Founded in 2005, the Okinawa Institute for Science and Technology (OIST) began as a promotion corporation with the purpose of establishing a university dedicated to contributing to the self-sustaining economic growth of Okinawa and advancement of science and technology worldwide.
Background
In 2011, the promotion corporation was dissolved upon the inauguration of the Okinawa Institute of Science and Technology Graduate University. Today, OIST hosts hundreds of researchers from around the world conducting cross-disciplinary research.
Organizational IDs
Organizational IDs are a critical part of adding trustworthy and authoritative information to an ORCID record. As a counterpart to personal identifiers, registries such as ROR, GRID, and Ringgold offer persistent identifiers at the organizational level for research institutions. Making sure an organization’s PID information is accurate is often a requirement when evaluating publication output and tracking the influence of affiliations.

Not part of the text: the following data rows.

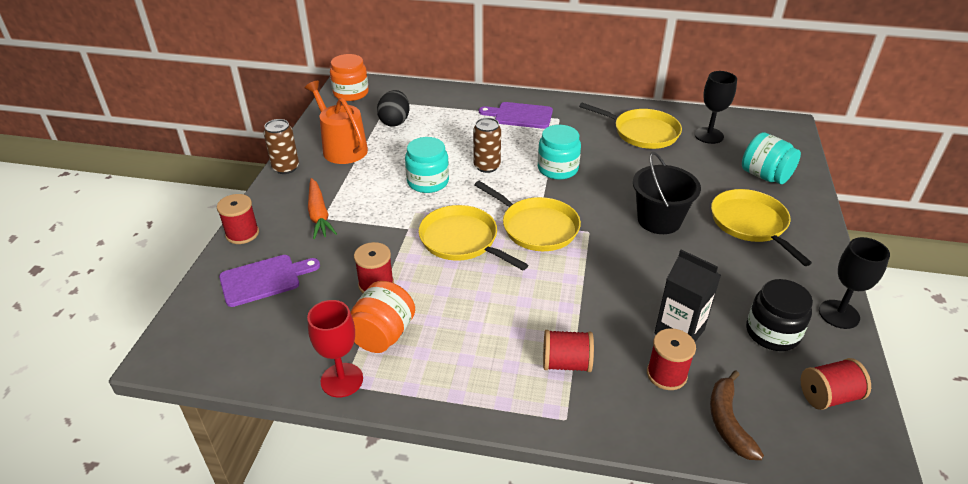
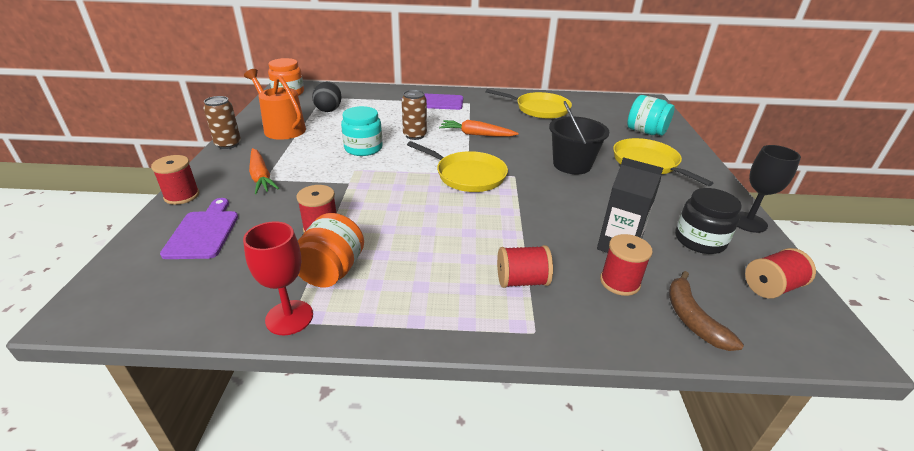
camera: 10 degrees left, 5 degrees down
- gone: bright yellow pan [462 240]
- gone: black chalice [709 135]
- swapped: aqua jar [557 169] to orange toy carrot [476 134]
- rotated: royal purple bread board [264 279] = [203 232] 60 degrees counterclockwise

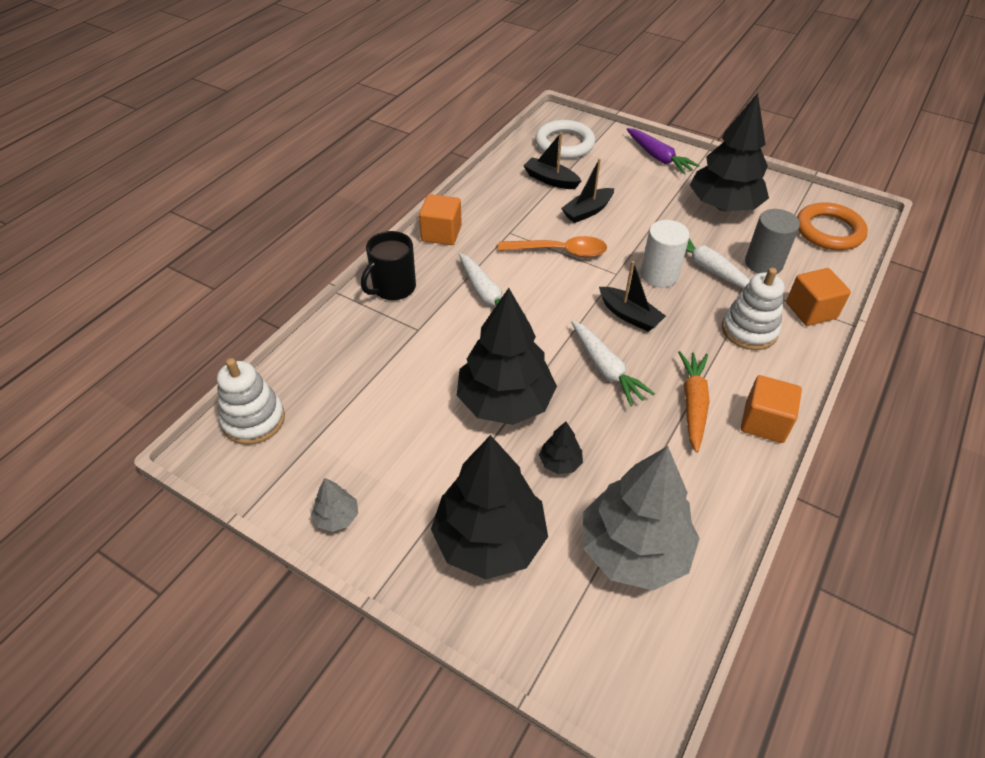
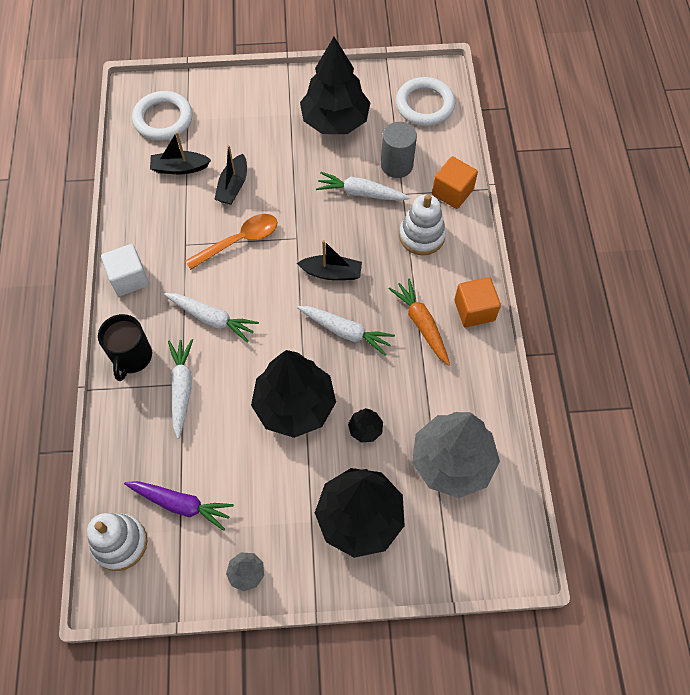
camera: 35 degrees left, 15 degrees up
- gone: snow-white solid cylinder [659 275]
- new: snow-white toy carrot [182 388]
- shifted: royal purple toy carrot [658 157] to [181 504]
- repainted: orange block [441 233] to snow-white block [129 278]
- repainted: orange torus [829 231] to snow-white torus [424 105]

To accurately reflect faculty tenure and staff employment over the change in OIST’s organizational status, we requested changes to the OIST ROR identifier to distinguish it from the previous organization. Using the ROR Updates Tracker, it was possible to track the approval and status of our request. This process took about one month to complete.
OIST and the ORCID Affiliation Manager
Soon after joining the ORCID Japan Consortium, the OIST Graduate University Library utilized Affiliation Manager to write authoritative affiliation data (information about employment and education) to our researcher’s ORCID records, as well as increase engagement with ORCID at OIST. Using two PIDs for each organization, we were able to accurately account for staff that had been employed by both organizations. However, due to limitations in our data exports, it was difficult to account for changes of titles and statuses over time. Therefore, our affiliation data was limited to a snapshot of the organization in its current form.
ORCID offers helpful Outreach Resources to facilitate communicating with users about what ORCID is, how its use can be beneficial, and what the university is asking of them. Applying these recommendations, an informational email was sent to all students and researchers, followed by an individualized email containing the link and instructions to grant OIST trusted access to their ORCID record. In addition, we distributed promotional materials such as posters and a short video around campus to familiarize researchers with ORCID records.
After communicating to researchers about what would be asked of them, about a third of graduate students and staff members granted permission to the university to write affiliation data to their records. We anticipated that many OIST researchers would already have this information in their ORCID record and had previously explained that after we added employment and education information with the Affiliation Manager, many record holders would find a duplicate entry like the example below. We further advised our researchers that they could either delete the self-asserted version of the data or to set its visibility to “Only me.”
It is our hope that by continuing to offer authoritative affiliation data to our researchers’ records, they will save time and effort when reusing that data in other workflows, such as manuscript submission and funding applications, and that more OIST researchers will engage with ORCID in the future.